[Greasemonkey] Question: what would happen if
GreasemonkeysenttheID of every applicable user script with each
request?
Matthew Gertner
matthew at allpeers.com
Mon May 2 17:05:39 EDT 2005
Paul,
> 1. If you're a web developer who is interested in whether or not GM is
> being used on your site, you'll watch the repository. You'll want to
> know. You'll find out.
>
> 2. If you're interested in fixing the kinds of issues GM is used in the
> "broken" cases, you're probably already working on them in response to
> prior reader feedback, or because you've watched the repository. For
> example, I went several rounds over the course of a year trying to get
> someone at Audible to even give an intelligent comment on the usuability
> problems of their site. After several fruitless efforts (blogged
> elsewhere), I gave up and wrote a GM script to fix it, which I also
> forwared to them. They know about the problem, the fix, and that a
> number of people are using it. It's just that at some decision-making
> level, they don't care. Log entries won't change that.

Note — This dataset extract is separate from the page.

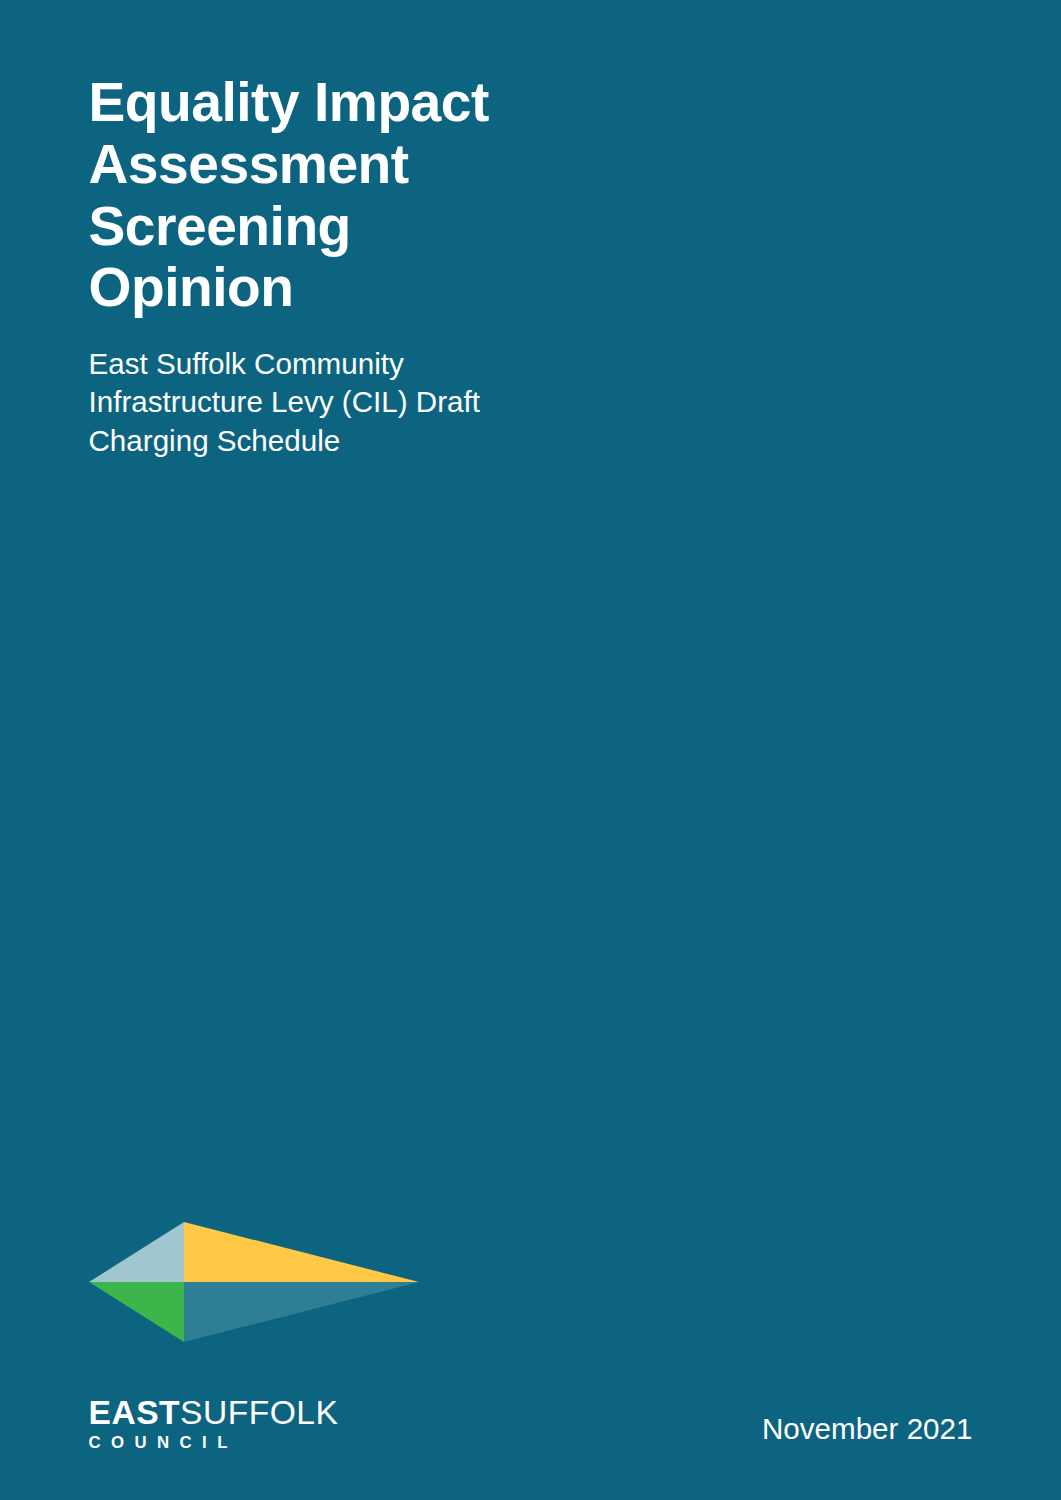Equality Impact Assessment Screening Opinion
East Suffolk Community Infrastructure Levy (CIL) Draft Charging Schedule
EAST SUFFOLK
COUNCIL
November 2021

The kind of approach I am talking about would be targeted exactly at web
developers who *don't* have GM on their radar. Despite the success of GM, I
would suspect that this is still the vast majority. Your Audible example
illustrates why this could be effective. Imagine that instead of just
writing to them, you had canvassed the net and found a bunch of other people
who were equally disturbed by their usability issues. Then you all signed a
petition and sent it to them. Don't you think this might have more impact?
Well, this would be exactly the effect of having GM script information in
loggable form in the request header. First of all, people who are GM-unaware
will be alerted to its existence. Secondly, the scope of usage will be clear
("X% of visitors are viewing our site with this script!"), which would have
much more weight with big companies that a single person sending them an
email, and would be very interesting even to GM-savvy folks who know that a
script exists but have no idea how widely it is used.
> 3. "with an opt out for sites that try to abuse this" is where another
> arms race begins. What defines abuse? And if we declare a site so
> abusive that we don't want to admit to using GM there, what's to stop
> them sniffing it out via Javascript; and we sniff out the sniffing; and
> they sniff out *that*... And then come the Forrester reports and
> newsbytes about those oppressive GM guys singling out and defaming those
> poor little websites -- if these seems far-fetched, note the recent
> hand-wringing over the mean, nasty, huge Web Standards Project singling
> out poor little Microsoft when discussing the ACID2 CSS tests.
I'm not suggesting that anyone define abuse. If a script author wants it to
be stealthy, he or she adds the appropriate metadatum. Period. Likewise, I'm
not sure that this would be a PR issue for GM. On the contrary, in the face
of the Forrester report (which I finally read and which is shockingly
negative about GM) and inevitable further negative press, it would be
fantastic to be able to demonstrate that the GM community is listening and
proactively coming up with ways to work with site operators who are
concerned about these issues.
> Like so many things, GM is a great example of the value of
> loosely-connected, decentralized adaptation. List all the complications
> you can think of ahead of time, if we get further entwined with the
> server side of the equation. Now triple that number, as a rough estimate.
Can you give an example of this? I'm not sure I understand why giving
feedback to the server would increase these complications at all.